About this exercise: Give back, character for character, the line that includes "dbh_2, IFN3_29_594_A_1_2: 0 -> 81" and all lines beneath it in the data.

[Extracted data entries]
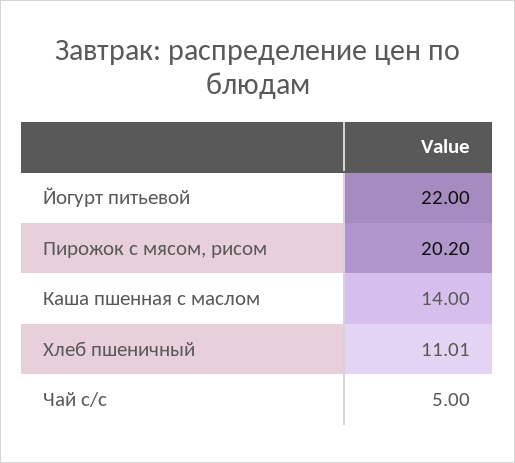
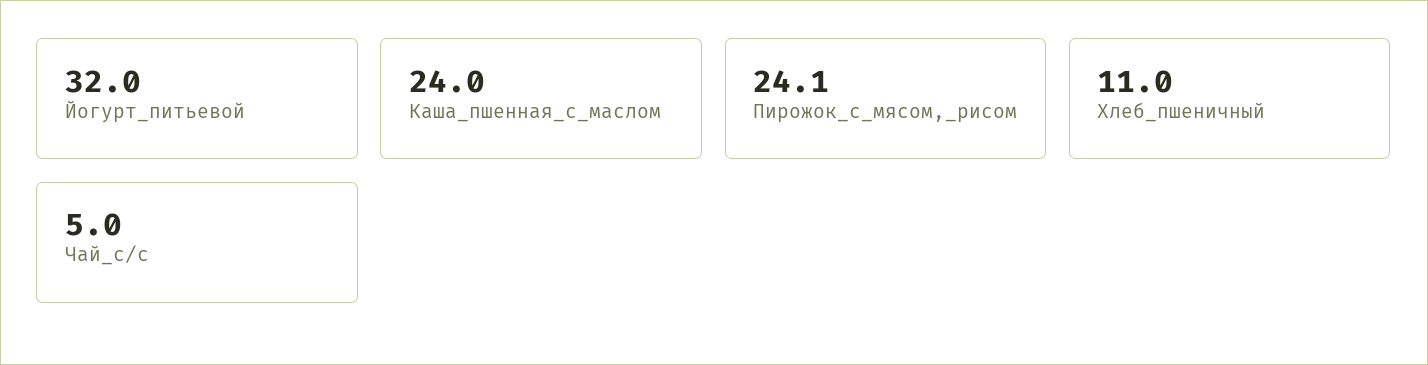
Йогурт питьевой: 22 -> 32
Пирожок с мясом, рисом: 20.2 -> 24.1
Каша пшенная с маслом: 14 -> 24

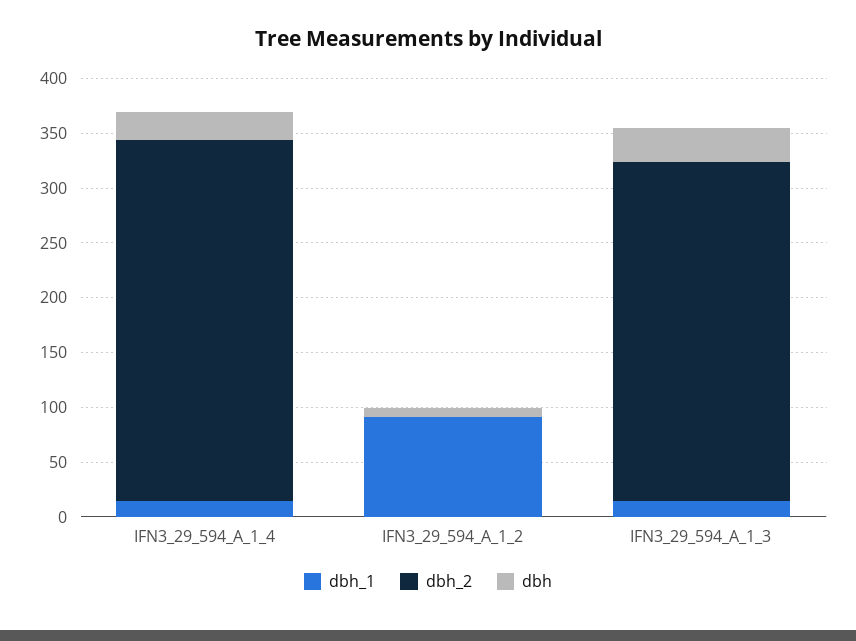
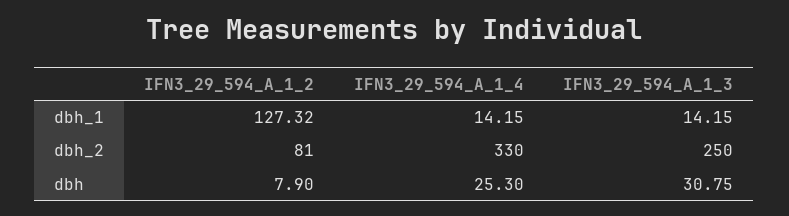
dbh_1, IFN3_29_594_A_1_2: 90 -> 127.32
dbh_2, IFN3_29_594_A_1_2: 0 -> 81
dbh_2, IFN3_29_594_A_1_3: 310 -> 250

Exercise answer:
dbh_2, IFN3_29_594_A_1_2: 0 -> 81
dbh_2, IFN3_29_594_A_1_3: 310 -> 250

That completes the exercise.